Les araignées m'écoutent gravement et approuvent en doodelinant.
La douche est comme prévu : mouillée. L'eau trop calcaire me raye la peau avec un grincement de craie sur un tableau. Des saumons me remontent le dos pour aller frayer sous mon scalp – j'ai l'habitude. Des grenouilles domestiques chantent la mort d'Isolde, cette infinie respiration où l'on perd le souffle.
Quand je sors de la douche, mes escargots préférés m'ont apporté mes pieds, je n'ai qu'à les enfiler. C'est que je n'ai plus le choix : quand le lendemain ouvre ses portes, il faut bien y entrer, même après seulement une ébauche de nuit (mémoire des nuits mouillées comme les poules et leurs chairs dispersées flatitude des mouches émerveillées par le soleil matin.)
Les ennuis commencent dès la sortie.
C'est dimanche après la hache, j'entends déjà le boulot des balayeurs dans l'allée. Des poudingues manchots exercent leurs talents à la lisière du bois. Des oiseaux éparpillés parallèles gazouillent criaillent. La maison d'en face est si pâle, le regard égaré, avec sa robe de calcaire et son chapeau de tuiles roses – cliché. Une parabole pend à la façade, silencieuse, aussi dépourvue de sens que celles d'un certain jésus triste. Des pommes de terre, encore en robe de chambre, descendent l'escalier en rappel. Le spectacle est à couper le beurre.
C'est le joli mois de juillet, qui est joli quand il fait beau et qui s'en fout quand il pleut (mais c'est compter sans les cochons).
Les matins de brouillard
Dans la fraicheur boueuse
Mon voisin débrouillard
Mange ses œufs brouillés
Sort sa débroussailleuse
Son sécateur rouillé. (Dans le but évident d'aller faire du nettoyage agraire dans les environs.)
Dehors, les fous de passants, les corps du délit, les champignons de l'apocalypse, les chansons vierges, les monstres vagues, les voisins vigilants, les animaux comestibles… Ils sont tous bizarres : ceux qui ne sont pas dingues sont au moins adultes.
Des cageots tombent du ciel.
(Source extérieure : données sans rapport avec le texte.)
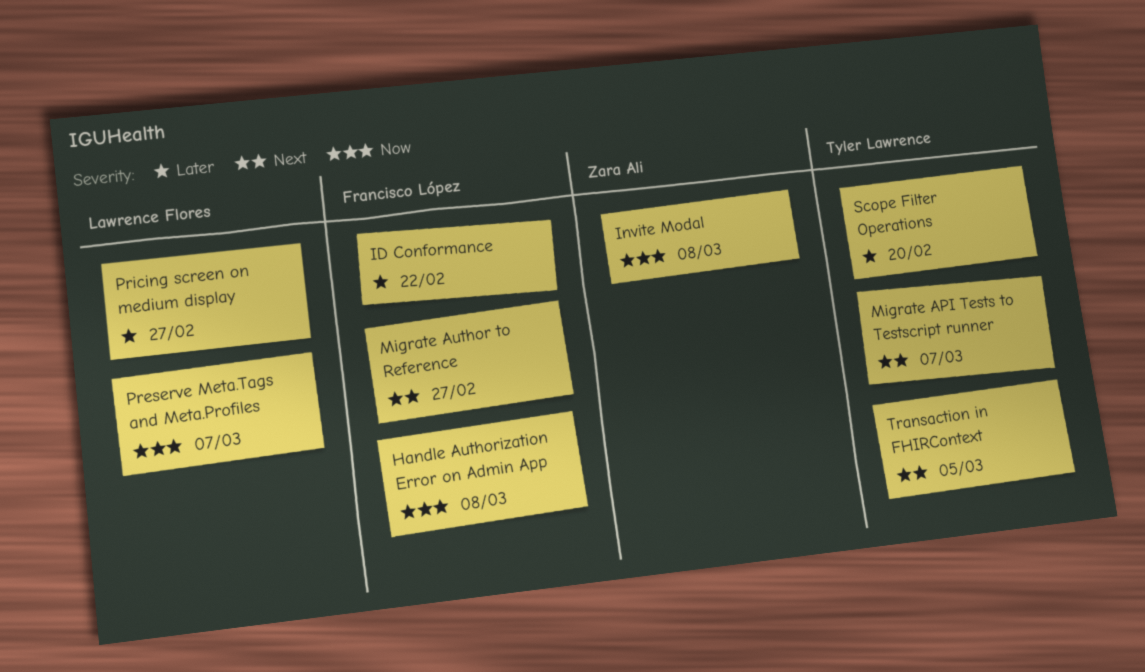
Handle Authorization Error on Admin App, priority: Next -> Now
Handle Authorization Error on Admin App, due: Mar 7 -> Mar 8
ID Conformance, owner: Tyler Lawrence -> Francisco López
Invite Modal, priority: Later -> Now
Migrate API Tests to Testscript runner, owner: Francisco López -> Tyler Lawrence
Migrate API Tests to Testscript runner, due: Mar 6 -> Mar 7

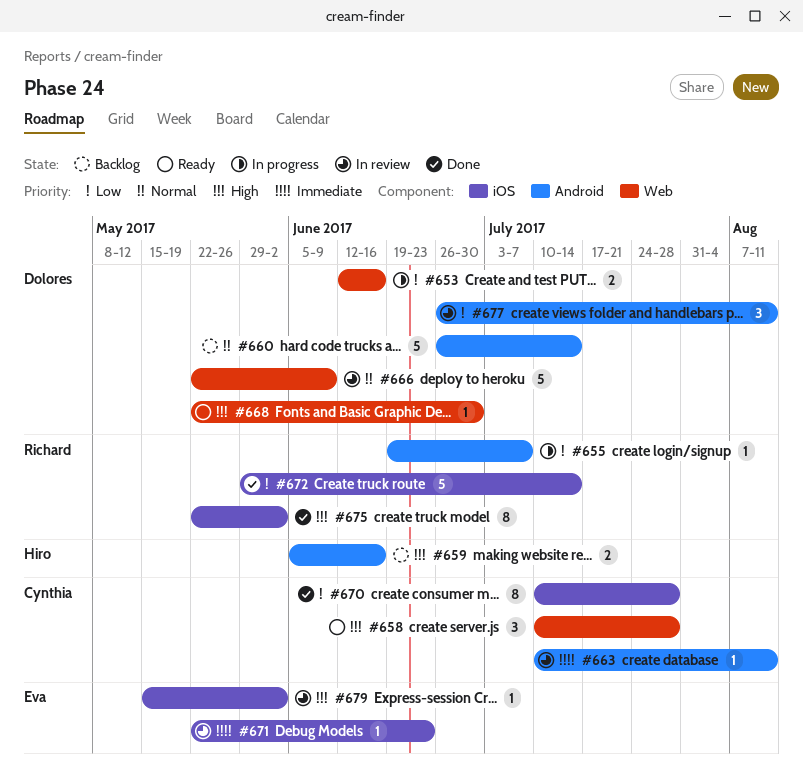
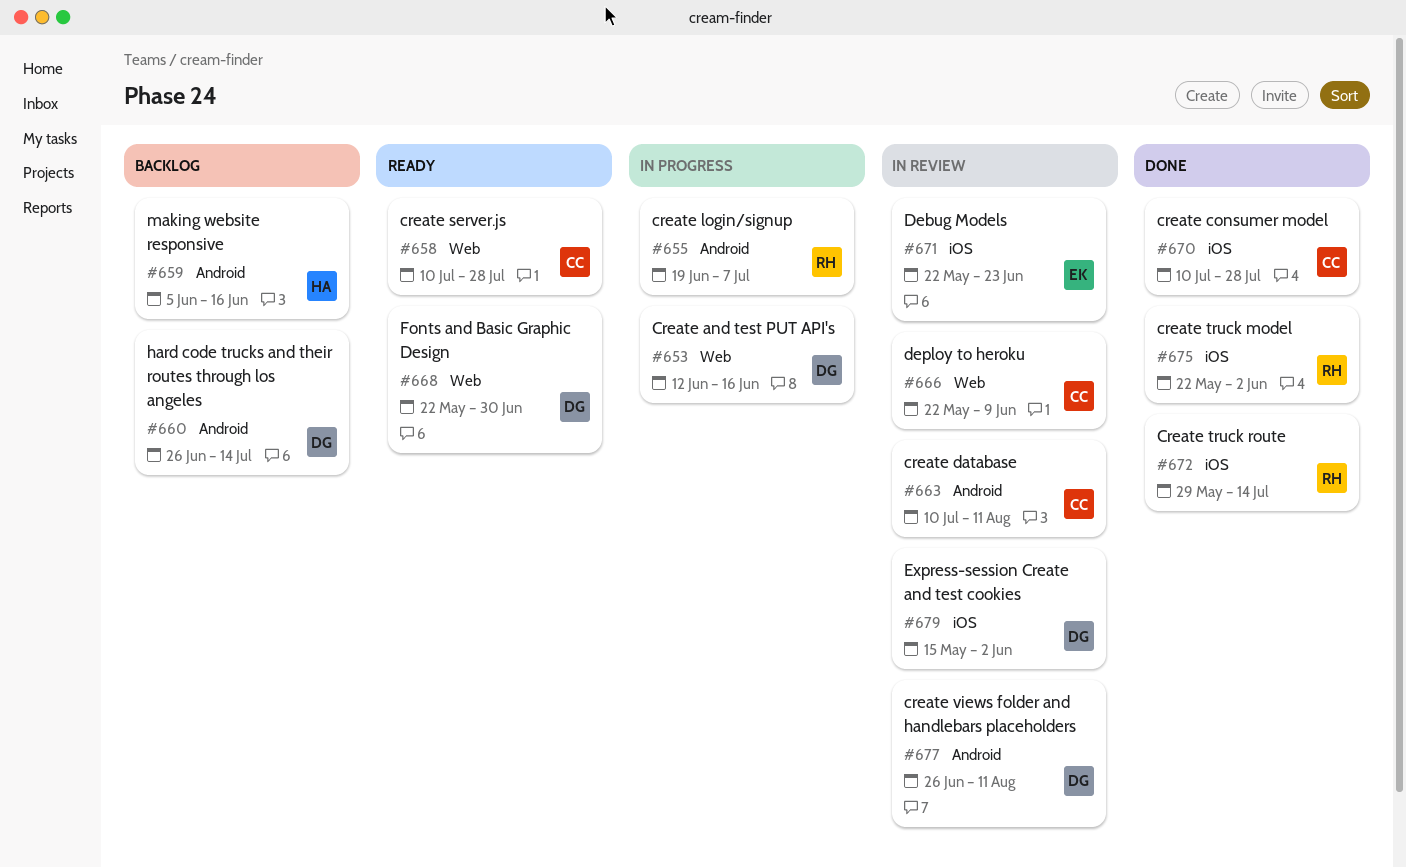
#666, owner: Dolores -> Cynthia
#679, owner: Eva -> Dolores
Un vent désinvolte étire en volutes les trainées de condensation des aviateurs sponsorisés. (Certains disent chemtrails. Paranos, bien sûr, mais il ne faut pas négliger l'impact psychologique de l'effet de la serre sur les champignons cérébraux.)
Je traverse la cour, je me rends au jardin par des chemins escarpolés, bien décidé à manger ses tomates nouvelles, s'il veut bien. Poursuivi par un mollusque de force 8, j'écrase quelques nains au passage. Je vide mon seau sur le compost. J'entends les abeilles.
Soudain, tout s'arrête.
Et tandis que les ombres volent vers la mer, je me tiens debout sur le centre du monde, et les larmes coulent librement sur mes poitrines bleues.